[Opening GIVEN DATA section]
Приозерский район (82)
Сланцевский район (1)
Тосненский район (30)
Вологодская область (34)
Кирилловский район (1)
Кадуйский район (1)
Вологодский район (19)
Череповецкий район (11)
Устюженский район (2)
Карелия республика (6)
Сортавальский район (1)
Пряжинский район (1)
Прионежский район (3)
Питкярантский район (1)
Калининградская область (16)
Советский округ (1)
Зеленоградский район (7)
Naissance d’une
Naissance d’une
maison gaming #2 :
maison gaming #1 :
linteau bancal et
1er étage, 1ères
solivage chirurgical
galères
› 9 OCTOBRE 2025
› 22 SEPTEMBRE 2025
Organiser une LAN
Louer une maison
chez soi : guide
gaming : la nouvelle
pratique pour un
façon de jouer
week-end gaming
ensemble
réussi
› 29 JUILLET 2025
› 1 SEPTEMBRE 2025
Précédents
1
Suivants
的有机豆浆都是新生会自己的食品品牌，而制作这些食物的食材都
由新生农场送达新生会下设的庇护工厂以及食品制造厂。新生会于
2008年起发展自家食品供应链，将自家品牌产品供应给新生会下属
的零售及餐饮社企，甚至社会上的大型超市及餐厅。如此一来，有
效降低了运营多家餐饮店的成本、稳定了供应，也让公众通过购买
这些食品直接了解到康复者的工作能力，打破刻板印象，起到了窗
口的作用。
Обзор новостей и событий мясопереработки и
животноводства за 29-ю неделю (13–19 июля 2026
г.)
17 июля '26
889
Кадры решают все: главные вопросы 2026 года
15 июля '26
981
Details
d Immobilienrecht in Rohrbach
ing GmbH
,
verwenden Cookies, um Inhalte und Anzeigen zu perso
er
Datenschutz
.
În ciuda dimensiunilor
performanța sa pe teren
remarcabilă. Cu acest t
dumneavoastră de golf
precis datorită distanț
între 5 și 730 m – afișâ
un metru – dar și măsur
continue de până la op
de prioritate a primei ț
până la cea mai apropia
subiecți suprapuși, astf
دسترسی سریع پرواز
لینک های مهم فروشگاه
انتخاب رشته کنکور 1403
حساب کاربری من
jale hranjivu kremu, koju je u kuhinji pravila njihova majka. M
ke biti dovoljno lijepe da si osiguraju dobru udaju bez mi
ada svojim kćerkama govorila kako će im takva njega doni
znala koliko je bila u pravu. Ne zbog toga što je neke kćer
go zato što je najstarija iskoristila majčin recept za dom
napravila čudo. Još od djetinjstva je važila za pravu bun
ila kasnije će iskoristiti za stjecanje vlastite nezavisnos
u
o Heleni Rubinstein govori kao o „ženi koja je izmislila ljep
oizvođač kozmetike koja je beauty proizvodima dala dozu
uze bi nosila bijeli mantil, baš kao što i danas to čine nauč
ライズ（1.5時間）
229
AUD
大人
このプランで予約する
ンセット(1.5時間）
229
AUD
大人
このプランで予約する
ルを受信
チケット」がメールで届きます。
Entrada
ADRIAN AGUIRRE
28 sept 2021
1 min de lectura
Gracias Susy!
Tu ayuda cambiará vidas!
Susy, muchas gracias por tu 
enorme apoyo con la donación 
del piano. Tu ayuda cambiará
[Closing GIVEN DATA section]
WHAT NEEDS TO BE DONE
Rewrite the data from the beginning through the line containing "precis datorită distanț", replacing "Suivants" with "Suivant" and leaving everything else unchanged.

EXPECTED ANSWER
Приозерский район (82)
Сланцевский район (1)
Тосненский район (30)
Вологодская область (34)
Кирилловский район (1)
Кадуйский район (1)
Вологодский район (19)
Череповецкий район (11)
Устюженский район (2)
Карелия республика (6)
Сортавальский район (1)
Пряжинский район (1)
Прионежский район (3)
Питкярантский район (1)
Калининградская область (16)
Советский округ (1)
Зеленоградский район (7)
Naissance d’une
Naissance d’une
maison gaming #2 :
maison gaming #1 :
linteau bancal et
1er étage, 1ères
solivage chirurgical
galères
› 9 OCTOBRE 2025
› 22 SEPTEMBRE 2025
Organiser une LAN
Louer une maison
chez soi : guide
gaming : la nouvelle
pratique pour un
façon de jouer
week-end gaming
ensemble
réussi
› 29 JUILLET 2025
› 1 SEPTEMBRE 2025
Précédents
1
Suivant
的有机豆浆都是新生会自己的食品品牌，而制作这些食物的食材都
由新生农场送达新生会下设的庇护工厂以及食品制造厂。新生会于
2008年起发展自家食品供应链，将自家品牌产品供应给新生会下属
的零售及餐饮社企，甚至社会上的大型超市及餐厅。如此一来，有
效降低了运营多家餐饮店的成本、稳定了供应，也让公众通过购买
这些食品直接了解到康复者的工作能力，打破刻板印象，起到了窗
口的作用。
Обзор новостей и событий мясопереработки и
животноводства за 29-ю неделю (13–19 июля 2026
г.)
17 июля '26
889
Кадры решают все: главные вопросы 2026 года
15 июля '26
981
Details
d Immobilienrecht in Rohrbach
ing GmbH
,
verwenden Cookies, um Inhalte und Anzeigen zu perso
er
Datenschutz
.
În ciuda dimensiunilor
performanța sa pe teren
remarcabilă. Cu acest t
dumneavoastră de golf
precis datorită distanț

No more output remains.